> Task to carry out:
Copy out each record's naming lines, from kingdom down to scientific name and common name where one is given. Put each on its own line in the order shown.

============

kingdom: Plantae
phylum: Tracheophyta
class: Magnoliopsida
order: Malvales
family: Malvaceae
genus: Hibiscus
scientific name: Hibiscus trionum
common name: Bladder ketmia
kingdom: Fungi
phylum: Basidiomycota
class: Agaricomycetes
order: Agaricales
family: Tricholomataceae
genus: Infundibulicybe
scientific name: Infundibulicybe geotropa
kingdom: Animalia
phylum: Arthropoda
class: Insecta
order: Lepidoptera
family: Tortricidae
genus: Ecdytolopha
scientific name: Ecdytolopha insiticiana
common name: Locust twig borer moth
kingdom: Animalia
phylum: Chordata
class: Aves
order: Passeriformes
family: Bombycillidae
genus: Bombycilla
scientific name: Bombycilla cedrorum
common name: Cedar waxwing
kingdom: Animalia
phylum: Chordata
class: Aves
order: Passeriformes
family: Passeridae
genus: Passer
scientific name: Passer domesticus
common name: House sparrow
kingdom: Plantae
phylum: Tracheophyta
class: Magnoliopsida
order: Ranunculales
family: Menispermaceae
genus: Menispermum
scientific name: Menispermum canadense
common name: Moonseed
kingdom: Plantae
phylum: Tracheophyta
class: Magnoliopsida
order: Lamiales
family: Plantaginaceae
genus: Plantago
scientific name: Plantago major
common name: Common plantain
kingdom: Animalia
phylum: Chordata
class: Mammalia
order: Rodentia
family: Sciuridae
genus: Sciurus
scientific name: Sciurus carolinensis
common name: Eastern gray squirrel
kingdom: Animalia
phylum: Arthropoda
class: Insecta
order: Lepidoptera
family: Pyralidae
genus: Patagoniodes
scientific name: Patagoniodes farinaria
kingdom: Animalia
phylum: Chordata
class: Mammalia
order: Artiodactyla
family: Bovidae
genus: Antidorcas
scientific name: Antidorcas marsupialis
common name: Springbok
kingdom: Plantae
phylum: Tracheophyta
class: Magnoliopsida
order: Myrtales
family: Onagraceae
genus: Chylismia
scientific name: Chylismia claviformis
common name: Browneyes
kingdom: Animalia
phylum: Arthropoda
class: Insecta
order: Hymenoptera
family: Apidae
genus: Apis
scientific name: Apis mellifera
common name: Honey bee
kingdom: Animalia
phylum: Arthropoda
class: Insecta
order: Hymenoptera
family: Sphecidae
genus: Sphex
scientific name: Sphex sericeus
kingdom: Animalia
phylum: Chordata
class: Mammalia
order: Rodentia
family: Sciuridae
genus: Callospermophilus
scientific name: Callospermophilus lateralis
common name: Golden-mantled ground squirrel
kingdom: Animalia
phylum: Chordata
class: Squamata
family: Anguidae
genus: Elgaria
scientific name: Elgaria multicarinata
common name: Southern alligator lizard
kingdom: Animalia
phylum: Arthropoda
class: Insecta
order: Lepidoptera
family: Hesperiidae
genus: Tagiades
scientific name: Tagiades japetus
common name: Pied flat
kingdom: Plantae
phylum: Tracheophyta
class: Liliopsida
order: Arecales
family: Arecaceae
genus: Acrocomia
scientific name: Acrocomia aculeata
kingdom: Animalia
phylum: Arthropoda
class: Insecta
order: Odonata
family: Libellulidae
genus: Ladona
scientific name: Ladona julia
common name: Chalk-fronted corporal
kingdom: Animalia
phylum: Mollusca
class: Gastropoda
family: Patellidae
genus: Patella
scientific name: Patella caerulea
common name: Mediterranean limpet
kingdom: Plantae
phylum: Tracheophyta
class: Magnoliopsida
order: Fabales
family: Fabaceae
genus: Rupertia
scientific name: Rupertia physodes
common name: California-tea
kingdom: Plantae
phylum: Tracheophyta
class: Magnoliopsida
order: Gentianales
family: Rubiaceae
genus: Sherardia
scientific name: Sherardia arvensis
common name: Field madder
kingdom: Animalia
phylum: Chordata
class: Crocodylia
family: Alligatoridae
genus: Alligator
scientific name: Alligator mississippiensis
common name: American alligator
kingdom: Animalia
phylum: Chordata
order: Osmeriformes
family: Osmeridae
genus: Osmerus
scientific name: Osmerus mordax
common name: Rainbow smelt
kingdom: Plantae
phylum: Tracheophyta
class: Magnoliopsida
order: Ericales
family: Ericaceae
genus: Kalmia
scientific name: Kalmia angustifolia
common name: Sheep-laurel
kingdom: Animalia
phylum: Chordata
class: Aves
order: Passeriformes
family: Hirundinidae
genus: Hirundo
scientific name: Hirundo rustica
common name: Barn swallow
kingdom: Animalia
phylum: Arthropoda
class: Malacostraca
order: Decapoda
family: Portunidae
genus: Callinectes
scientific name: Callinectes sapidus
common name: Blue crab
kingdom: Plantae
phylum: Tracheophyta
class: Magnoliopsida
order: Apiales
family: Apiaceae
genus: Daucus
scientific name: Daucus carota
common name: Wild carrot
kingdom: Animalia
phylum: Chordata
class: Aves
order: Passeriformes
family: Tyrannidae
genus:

============

> Exercise solution:
kingdom: Plantae
phylum: Tracheophyta
class: Magnoliopsida
order: Malvales
family: Malvaceae
genus: Hibiscus
scientific name: Hibiscus trionum
common name: Bladder ketmia
kingdom: Fungi
phylum: Basidiomycota
class: Agaricomycetes
order: Agaricales
family: Tricholomataceae
genus: Infundibulicybe
scientific name: Infundibulicybe geotropa
kingdom: Animalia
phylum: Arthropoda
class: Insecta
order: Lepidoptera
family: Tortricidae
genus: Ecdytolopha
scientific name: Ecdytolopha insiticiana
common name: Locust twig borer moth
kingdom: Animalia
phylum: Chordata
class: Aves
order: Passeriformes
family: Bombycillidae
genus: Bombycilla
scientific name: Bombycilla cedrorum
common name: Cedar waxwing
kingdom: Animalia
phylum: Chordata
class: Aves
order: Passeriformes
family: Passeridae
genus: Passer
scientific name: Passer domesticus
common name: House sparrow
kingdom: Plantae
phylum: Tracheophyta
class: Magnoliopsida
order: Ranunculales
family: Menispermaceae
genus: Menispermum
scientific name: Menispermum canadense
common name: Moonseed
kingdom: Plantae
phylum: Tracheophyta
class: Magnoliopsida
order: Lamiales
family: Plantaginaceae
genus: Plantago
scientific name: Plantago major
common name: Common plantain
kingdom: Animalia
phylum: Chordata
class: Mammalia
order: Rodentia
family: Sciuridae
genus: Sciurus
scientific name: Sciurus carolinensis
common name: Eastern gray squirrel
kingdom: Animalia
phylum: Arthropoda
class: Insecta
order: Lepidoptera
family: Pyralidae
genus: Patagoniodes
scientific name: Patagoniodes farinaria
kingdom: Animalia
phylum: Chordata
class: Mammalia
order: Artiodactyla
family: Bovidae
genus: Antidorcas
scientific name: Antidorcas marsupialis
common name: Springbok
kingdom: Plantae
phylum: Tracheophyta
class: Magnoliopsida
order: Myrtales
family: Onagraceae
genus: Chylismia
scientific name: Chylismia claviformis
common name: Browneyes
kingdom: Animalia
phylum: Arthropoda
class: Insecta
order: Hymenoptera
family: Apidae
genus: Apis
scientific name: Apis mellifera
common name: Honey bee
kingdom: Animalia
phylum: Arthropoda
class: Insecta
order: Hymenoptera
family: Sphecidae
genus: Sphex
scientific name: Sphex sericeus
kingdom: Animalia
phylum: Chordata
class: Mammalia
order: Rodentia
family: Sciuridae
genus: Callospermophilus
scientific name: Callospermophilus lateralis
common name: Golden-mantled ground squirrel
kingdom: Animalia
phylum: Chordata
class: Squamata
family: Anguidae
genus: Elgaria
scientific name: Elgaria multicarinata
common name: Southern alligator lizard
kingdom: Animalia
phylum: Arthropoda
class: Insecta
order: Lepidoptera
family: Hesperiidae
genus: Tagiades
scientific name: Tagiades japetus
common name: Pied flat
kingdom: Plantae
phylum: Tracheophyta
class: Liliopsida
order: Arecales
family: Arecaceae
genus: Acrocomia
scientific name: Acrocomia aculeata
kingdom: Animalia
phylum: Arthropoda
class: Insecta
order: Odonata
family: Libellulidae
genus: Ladona
scientific name: Ladona julia
common name: Chalk-fronted corporal
kingdom: Animalia
phylum: Mollusca
class: Gastropoda
family: Patellidae
genus: Patella
scientific name: Patella caerulea
common name: Mediterranean limpet
kingdom: Plantae
phylum: Tracheophyta
class: Magnoliopsida
order: Fabales
family: Fabaceae
genus: Rupertia
scientific name: Rupertia physodes
common name: California-tea
kingdom: Plantae
phylum: Tracheophyta
class: Magnoliopsida
order: Gentianales
family: Rubiaceae
genus: Sherardia
scientific name: Sherardia arvensis
common name: Field madder
kingdom: Animalia
phylum: Chordata
class: Crocodylia
family: Alligatoridae
genus: Alligator
scientific name: Alligator mississippiensis
common name: American alligator
kingdom: Animalia
phylum: Chordata
order: Osmeriformes
family: Osmeridae
genus: Osmerus
scientific name: Osmerus mordax
common name: Rainbow smelt
kingdom: Plantae
phylum: Tracheophyta
class: Magnoliopsida
order: Ericales
family: Ericaceae
genus: Kalmia
scientific name: Kalmia angustifolia
common name: Sheep-laurel
kingdom: Animalia
phylum: Chordata
class: Aves
order: Passeriformes
family: Hirundinidae
genus: Hirundo
scientific name: Hirundo rustica
common name: Barn swallow
kingdom: Animalia
phylum: Arthropoda
class: Malacostraca
order: Decapoda
family: Portunidae
genus: Callinectes
scientific name: Callinectes sapidus
common name: Blue crab
kingdom: Plantae
phylum: Tracheophyta
class: Magnoliopsida
order: Apiales
family: Apiaceae
genus: Daucus
scientific name: Daucus carota
common name: Wild carrot
kingdom: Animalia
phylum: Chordata
class: Aves
order: Passeriformes
family: Tyrannidae
genus:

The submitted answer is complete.